#### What the exercise asks:
In the records below, one line contains "right eye: (571, 225)". Print that line and every line after it exactly, down to the final one.

#### Data under study:
-----
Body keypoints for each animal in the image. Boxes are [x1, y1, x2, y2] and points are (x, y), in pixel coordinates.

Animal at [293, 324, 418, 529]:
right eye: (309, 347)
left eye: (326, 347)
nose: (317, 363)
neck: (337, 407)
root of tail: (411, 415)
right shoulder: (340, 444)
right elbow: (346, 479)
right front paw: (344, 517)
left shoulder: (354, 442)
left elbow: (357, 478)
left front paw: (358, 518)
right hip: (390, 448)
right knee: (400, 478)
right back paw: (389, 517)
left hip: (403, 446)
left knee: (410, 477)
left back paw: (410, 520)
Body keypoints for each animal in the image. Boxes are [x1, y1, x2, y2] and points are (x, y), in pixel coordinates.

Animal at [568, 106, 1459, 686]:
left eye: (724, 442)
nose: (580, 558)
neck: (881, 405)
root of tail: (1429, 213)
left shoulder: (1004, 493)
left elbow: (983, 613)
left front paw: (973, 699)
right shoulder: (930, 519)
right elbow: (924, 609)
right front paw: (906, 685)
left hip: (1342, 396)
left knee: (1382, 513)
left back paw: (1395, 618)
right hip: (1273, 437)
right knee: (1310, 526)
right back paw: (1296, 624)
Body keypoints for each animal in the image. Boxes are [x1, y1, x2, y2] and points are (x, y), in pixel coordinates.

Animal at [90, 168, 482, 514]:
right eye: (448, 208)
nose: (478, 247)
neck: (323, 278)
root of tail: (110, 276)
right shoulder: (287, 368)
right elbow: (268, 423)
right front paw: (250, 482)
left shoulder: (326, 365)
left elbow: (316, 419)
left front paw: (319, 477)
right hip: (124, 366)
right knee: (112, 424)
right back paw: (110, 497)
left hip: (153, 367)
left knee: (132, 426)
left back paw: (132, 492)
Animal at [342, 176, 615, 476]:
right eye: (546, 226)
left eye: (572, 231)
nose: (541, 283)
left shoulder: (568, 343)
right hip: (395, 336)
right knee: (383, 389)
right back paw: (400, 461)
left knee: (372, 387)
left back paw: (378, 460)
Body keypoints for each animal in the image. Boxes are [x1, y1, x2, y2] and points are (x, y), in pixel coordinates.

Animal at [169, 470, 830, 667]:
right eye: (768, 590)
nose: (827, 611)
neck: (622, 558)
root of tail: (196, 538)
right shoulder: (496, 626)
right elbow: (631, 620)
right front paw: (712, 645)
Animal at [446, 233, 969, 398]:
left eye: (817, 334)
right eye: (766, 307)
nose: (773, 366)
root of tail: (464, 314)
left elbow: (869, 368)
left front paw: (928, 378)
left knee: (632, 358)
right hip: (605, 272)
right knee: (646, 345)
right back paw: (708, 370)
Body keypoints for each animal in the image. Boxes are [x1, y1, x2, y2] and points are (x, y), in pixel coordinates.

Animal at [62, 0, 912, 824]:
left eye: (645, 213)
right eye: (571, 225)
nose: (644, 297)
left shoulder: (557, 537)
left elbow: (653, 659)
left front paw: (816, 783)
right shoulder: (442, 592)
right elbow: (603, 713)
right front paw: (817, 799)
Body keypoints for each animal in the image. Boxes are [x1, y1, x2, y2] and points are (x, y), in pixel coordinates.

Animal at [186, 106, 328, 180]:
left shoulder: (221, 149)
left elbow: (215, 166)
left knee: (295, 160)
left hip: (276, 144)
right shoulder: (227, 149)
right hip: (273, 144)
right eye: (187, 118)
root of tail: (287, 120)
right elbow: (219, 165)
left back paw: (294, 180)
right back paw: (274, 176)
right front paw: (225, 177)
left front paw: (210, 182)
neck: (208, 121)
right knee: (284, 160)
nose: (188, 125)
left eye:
-----
#### Exercise output:
right eye: (571, 225)
nose: (644, 297)
left shoulder: (557, 537)
left elbow: (653, 659)
left front paw: (816, 783)
right shoulder: (442, 592)
right elbow: (603, 713)
right front paw: (817, 799)
Body keypoints for each animal in the image. Boxes are [x1, y1, x2, y2] and points are (x, y), in pixel coordinates.

Animal at [186, 106, 328, 180]:
left shoulder: (221, 149)
left elbow: (215, 166)
left knee: (295, 160)
left hip: (276, 144)
right shoulder: (227, 149)
right hip: (273, 144)
right eye: (187, 118)
root of tail: (287, 120)
right elbow: (219, 165)
left back paw: (294, 180)
right back paw: (274, 176)
right front paw: (225, 177)
left front paw: (210, 182)
neck: (208, 121)
right knee: (284, 160)
nose: (188, 125)
left eye:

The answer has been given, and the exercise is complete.